Egypt unrest
Anti-Morsi protesters and riot police officers gather outside al-Fateh mosque in Ramses Square, Cairo Reuters

On 18 August 2013, General Abdul Fattah al-Sisi appeared on Egyptian state television calling the unrest, verging on civil war, which the world has been witnessing since the overthrow of Muslim Brotherhood President Mohammed Morsi on 03 July, "terrorism". Not a person to mince his words, the General did however offered an olive branch of sorts to his bloodied opponents stating:

"There is room for everyone in Egypt, and we are cautious about every drop of Egyptian blood," urging the Brotherhood to help "rebuild the democratic path" and "integrate in the political process."

There was nevertheless, very much the iron fist in the velvet glove as General al-Sisi warned that the military would not be silent in the face of violence. With his speech being widely quoted in the world's media, he proceeded to give a most uncompromising warning:

"We will not stand by silently watching the destruction of the country and the people or the torching (of) the nation and terrorizing the citizens."

Similar messages were being broadcast by other (interim) Government ministers including Egypt's Information Minister Dorreya Sharaf al Din who was quoted by the BBC as saying that the Cabinet wished to express its regret for the loss of life but will "continue to confront terrorism firmly", adding that several streets and squares throughout the country would be named after the soldiers who had been killed by, or due to, the actions of the Muslim Brotherhood and its supporters.

It will be of grave concern to Ms Sharaf al Din and her colleagues that on 19 August a new list of potential names can be added when 25, off-duty police officers were ambushed in the Sinai Peninsula and "executed" by suspected Islamist terrorists. Two of the officers were found alive but wounded although there are reports that they too have now died.

The attack occurred near the border town of Rafah and the Gaza strip where the Egyptian Government has had to curb almost daily incidents of late, not just against militant jihadists but very often against tribesmen in the Northern Sinai intent on smuggling and other criminal activities, including rocket attacks against Israel.

One significant point made by the Information Minister was that the Cabinet would review the legal status of al-Jazeera TV which Ms Sharaf al Din accused of threatening Egypt's security and stability. Al-Jazeera is based in Doha, Qatar and its Emir, Tamim bin Hamad bin Khalifa Al Thani (and his father before him) has strongly backed the Muslim Brotherhood.

Possibly charged with taking the battle to the world media and any potentially hostile (Western) governments, interim Foreign Minister Nabil Fahmy justified the widespread use of force against the Muslim Brotherhood and their supporters when on Sunday he showed TV footage of many of the protesters being armed and firing on the security forces.

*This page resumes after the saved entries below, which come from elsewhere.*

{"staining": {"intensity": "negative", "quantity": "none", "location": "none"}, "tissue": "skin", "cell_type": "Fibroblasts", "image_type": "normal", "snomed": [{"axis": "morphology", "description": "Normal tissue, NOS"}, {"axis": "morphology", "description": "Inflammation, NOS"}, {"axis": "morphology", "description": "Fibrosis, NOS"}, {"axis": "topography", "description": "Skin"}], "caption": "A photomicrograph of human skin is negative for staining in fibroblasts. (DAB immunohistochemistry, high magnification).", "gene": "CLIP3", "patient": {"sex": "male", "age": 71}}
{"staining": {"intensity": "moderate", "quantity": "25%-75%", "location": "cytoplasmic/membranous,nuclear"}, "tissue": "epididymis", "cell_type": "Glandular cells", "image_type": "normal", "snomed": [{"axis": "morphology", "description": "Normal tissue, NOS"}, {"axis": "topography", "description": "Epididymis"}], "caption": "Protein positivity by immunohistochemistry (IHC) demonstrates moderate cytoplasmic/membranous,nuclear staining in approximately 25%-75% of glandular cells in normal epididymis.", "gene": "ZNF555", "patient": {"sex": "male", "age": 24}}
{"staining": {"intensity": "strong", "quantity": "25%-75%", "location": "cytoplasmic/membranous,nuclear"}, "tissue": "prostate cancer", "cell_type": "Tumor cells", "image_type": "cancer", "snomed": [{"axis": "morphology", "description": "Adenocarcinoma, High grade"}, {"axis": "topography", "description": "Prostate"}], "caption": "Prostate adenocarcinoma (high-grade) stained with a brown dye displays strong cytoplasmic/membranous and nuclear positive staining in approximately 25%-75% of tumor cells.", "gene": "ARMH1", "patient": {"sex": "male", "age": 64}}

These images have been fabricated according to spokesmen for the Muslim Brotherhood. Maybe true but spokesmen for the Muslim Brotherhood this week claimed that it was the Egyptian Army and security forces that burned down the country's churches and other Christian institutions over recent weeks.

Coptic sources however, such as Coptic World and the Maspero Youth Union (MYU), whilst saying that incidents had occurred when Hosni Mubarak was in power, put the blame squarely on the Brotherhood.

The MYU said that as many as 36 churches have been completely destroyed and a number of Christians - as yet no exact figures - murdered. A wave of particularly fierce attacks against Coptic monasteries and churches, schools, shops and businesses and other institutions took place on 14 August.

General al-Sisi has pledged that the military will cover the costs of restoration for all the destroyed churches.

Mr Fahmy went on to say that the Government was faced with an attempt " shake the foundations of the State." Following hints made by European Union officials and politicians in particular, that billions of dollars of aid and loans could be at jeopardy if the interim Government did not back down, Mr Fahmy said that he would shortly be reviewing all foreign assistance and:

"I want to determine what is useful and what is not and what aid is being used to pressure Egypt and whether this aid has good intentions and credibility. We will proceed based on our findings."

On the heels of this veiled threat as well as the pressure in the United States for President Obama to cancel $1.3 billion of military aid, a spokesman for King Abdullah of Saudi Arabia confirmed that the oil-rich Kingdom will make up any losses in Western aid.

Saudi Arabia, Kuwait and the United Arab Emirates have already pledged $12 billion in aid to Egypt in support of the military takeover.

Mohammed Morsi made a mockery of democracy, in fact if not always in speech. Egypt is paying very dearly for it. The West is seen by most in the Middle East to have abandoned his predecessor after decades of support and is in a poor position to act as honest broker - even if it could afford to. A long hard review looks in order.